Сол посидел несколько минут, глядя на огонь, крепко стиснув руки. Потом пошел за ней. Натали стояла, прислонившись к кухонному столику; в левой руке у нее была зажата бумажная салфетка. Сол остановился рядом.
— От всего этого можно сойти с ума. — Она все еще не смотрела на Сола.
— Да.
— Как будто он был ничем. Просто какой-то неважной мелочью. Вы понимаете, что я хочу сказать?
— Да.
— Когда я была маленькой, я часто смотрела ковбойские фильмы по телевизору, — продолжала Натали. — И когда там кого-нибудь убивали, даже не героя и не злодея, а так, просто какого-то постороннего человека, то получалось — вроде его никогда не было, понимаете? И вот это не давало мне покоя. Мне было всего шесть или семь, но это очень волновало меня. Я всегда думала об этом человеке, и что у него, наверно, были родители, и что он столько лет рос, и как он в то утро одевался, а потом бац! — и его больше нет, просто потому, что автор хотел показать, как ловко его герой-супермен обращается с оружием или еще что-нибудь. А-а, ч-черт, я никак не могу выразить, что хочу сказать... — Натали сильно ударила по столику ладонью.

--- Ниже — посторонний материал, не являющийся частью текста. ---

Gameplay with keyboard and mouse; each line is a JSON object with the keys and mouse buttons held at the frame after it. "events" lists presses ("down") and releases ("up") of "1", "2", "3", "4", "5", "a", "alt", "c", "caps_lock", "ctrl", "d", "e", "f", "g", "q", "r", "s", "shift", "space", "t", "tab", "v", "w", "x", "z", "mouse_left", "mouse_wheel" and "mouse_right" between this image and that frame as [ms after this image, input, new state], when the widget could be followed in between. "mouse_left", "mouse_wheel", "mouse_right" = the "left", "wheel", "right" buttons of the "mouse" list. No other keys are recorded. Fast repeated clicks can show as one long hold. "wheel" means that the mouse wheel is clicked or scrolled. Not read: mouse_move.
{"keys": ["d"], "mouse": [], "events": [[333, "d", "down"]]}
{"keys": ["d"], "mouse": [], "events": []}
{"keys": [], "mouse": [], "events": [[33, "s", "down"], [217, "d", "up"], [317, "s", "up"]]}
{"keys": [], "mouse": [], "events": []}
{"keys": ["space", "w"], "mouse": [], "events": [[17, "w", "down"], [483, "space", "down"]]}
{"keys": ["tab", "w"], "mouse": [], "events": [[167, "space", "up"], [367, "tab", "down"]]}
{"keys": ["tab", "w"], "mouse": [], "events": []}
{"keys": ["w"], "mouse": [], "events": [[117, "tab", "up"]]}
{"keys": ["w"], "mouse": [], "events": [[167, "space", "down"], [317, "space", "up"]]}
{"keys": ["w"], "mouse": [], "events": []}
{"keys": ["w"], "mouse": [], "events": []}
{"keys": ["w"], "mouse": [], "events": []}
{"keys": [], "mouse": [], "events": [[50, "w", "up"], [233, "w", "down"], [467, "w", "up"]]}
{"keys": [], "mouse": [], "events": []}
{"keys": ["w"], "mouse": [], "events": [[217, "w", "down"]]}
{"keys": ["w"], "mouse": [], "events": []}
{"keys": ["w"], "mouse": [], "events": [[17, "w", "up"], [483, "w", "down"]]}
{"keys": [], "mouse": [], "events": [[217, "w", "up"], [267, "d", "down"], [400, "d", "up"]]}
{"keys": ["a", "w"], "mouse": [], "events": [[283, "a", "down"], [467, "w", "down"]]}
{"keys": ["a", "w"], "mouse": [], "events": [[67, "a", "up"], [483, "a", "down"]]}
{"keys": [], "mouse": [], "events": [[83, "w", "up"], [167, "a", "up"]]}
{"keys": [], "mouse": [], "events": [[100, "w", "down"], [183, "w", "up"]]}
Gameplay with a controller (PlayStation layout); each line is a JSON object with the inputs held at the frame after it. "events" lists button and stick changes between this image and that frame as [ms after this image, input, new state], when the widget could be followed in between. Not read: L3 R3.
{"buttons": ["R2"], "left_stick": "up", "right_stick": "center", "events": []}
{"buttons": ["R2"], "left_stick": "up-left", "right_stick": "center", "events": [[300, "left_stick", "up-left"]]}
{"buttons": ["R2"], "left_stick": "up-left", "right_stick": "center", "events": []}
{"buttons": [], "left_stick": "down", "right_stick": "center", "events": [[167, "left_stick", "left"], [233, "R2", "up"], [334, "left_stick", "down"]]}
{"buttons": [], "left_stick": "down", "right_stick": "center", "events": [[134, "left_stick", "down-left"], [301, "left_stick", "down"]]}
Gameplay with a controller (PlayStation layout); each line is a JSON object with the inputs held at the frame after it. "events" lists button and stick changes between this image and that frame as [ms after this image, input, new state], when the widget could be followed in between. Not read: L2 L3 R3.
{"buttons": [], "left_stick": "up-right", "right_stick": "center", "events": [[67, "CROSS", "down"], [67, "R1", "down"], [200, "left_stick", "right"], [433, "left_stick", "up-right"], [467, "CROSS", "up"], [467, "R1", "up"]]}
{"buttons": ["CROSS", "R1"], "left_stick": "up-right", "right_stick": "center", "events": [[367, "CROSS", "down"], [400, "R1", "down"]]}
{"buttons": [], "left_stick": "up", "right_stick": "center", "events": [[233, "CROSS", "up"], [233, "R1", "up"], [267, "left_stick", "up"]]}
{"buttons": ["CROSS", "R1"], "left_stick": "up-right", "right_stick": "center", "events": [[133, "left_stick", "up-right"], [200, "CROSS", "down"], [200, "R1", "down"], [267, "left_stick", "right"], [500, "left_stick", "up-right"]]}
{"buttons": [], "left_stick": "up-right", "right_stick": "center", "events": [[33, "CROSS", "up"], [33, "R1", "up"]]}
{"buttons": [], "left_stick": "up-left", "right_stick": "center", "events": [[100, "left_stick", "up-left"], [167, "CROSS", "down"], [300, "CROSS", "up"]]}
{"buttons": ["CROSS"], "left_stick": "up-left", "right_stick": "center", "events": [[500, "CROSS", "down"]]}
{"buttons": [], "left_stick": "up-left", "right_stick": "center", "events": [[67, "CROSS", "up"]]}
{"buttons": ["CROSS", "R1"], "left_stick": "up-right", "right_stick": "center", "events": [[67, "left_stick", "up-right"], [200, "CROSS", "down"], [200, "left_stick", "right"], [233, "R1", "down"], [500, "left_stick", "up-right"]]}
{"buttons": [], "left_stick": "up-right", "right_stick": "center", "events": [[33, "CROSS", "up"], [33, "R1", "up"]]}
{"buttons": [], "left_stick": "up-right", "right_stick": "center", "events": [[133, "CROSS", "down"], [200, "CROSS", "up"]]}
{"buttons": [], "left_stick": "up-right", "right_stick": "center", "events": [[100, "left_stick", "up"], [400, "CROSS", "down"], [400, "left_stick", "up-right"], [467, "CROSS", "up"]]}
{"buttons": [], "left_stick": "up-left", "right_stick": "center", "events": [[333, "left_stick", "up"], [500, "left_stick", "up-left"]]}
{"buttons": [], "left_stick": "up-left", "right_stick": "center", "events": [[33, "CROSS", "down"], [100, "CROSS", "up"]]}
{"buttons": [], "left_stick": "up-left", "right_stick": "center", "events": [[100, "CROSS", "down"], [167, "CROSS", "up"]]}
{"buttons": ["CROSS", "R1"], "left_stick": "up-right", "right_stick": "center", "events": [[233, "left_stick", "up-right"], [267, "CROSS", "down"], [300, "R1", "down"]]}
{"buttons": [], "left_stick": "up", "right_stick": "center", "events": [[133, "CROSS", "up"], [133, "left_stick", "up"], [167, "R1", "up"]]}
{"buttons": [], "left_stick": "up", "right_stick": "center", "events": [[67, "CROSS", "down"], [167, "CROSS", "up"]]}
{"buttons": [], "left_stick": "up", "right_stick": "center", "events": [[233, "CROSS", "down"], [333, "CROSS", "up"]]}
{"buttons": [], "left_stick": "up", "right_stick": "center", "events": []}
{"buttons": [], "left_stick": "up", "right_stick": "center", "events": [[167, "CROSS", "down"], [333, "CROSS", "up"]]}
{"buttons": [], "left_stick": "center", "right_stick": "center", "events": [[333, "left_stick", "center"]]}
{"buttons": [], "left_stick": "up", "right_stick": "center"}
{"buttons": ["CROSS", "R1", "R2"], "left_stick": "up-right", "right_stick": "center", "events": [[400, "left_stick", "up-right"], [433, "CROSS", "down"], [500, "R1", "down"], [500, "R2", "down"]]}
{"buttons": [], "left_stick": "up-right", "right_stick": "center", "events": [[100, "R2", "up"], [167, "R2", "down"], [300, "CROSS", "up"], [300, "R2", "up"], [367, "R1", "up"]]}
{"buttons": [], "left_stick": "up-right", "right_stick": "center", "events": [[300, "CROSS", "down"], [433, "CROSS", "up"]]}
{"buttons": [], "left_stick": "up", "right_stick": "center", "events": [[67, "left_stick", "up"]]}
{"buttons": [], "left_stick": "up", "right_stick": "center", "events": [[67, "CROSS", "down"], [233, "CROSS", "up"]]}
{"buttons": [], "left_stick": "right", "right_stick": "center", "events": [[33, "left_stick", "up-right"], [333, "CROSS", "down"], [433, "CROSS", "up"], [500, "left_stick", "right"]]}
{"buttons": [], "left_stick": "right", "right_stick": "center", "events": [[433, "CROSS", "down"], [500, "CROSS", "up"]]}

Сол шагнул вперед и коснулся ее руки.
— Да нет, вы очень хорошо все выразили.
— У меня просто все кипит внутри. — Она всхлипнула. — Мой отец был, он взаправду существовал. И он никогда никому не причинял боли. Вообще никогда. Он был самым добрым человеком, которого я когда-либо знала, и вот теперь его убили, и никто не может сказать, почему. Они просто не знают. О-о, будь все проклято... Извините меня.
Сол обнял ее и так держал, пока она не успокоилась..
Натали разогрела кофе и теперь сидела а кресле. Сол стоял у камина, рассеянно проводя рукой по листьям шведского плюща.
— Их было трое, — тихо сказал он. — Мелани Фуллер, Нина Дрейтон и человек из Калифорнии по фамилии Борден. И все трое были убийцы.
— Убийцы? Но в полиции сказали, что миз Фуллер была довольно старой леди... очень старой.... а мисс Дрейтон тоже оказалась жертвой в тот вечер...
— Да, — кивнул Сол, — и все же они трое и есть убийцы.
— При мне никто не упоминал имени Бордена, — заметила Натали.
— Он был там, — пояснил Сол. — И он был на борту самолета, который взорвался в пятницу ночью, или, точнее, рано утром в субботу. Скажем так: предполагалось, что он летел тем самолетом.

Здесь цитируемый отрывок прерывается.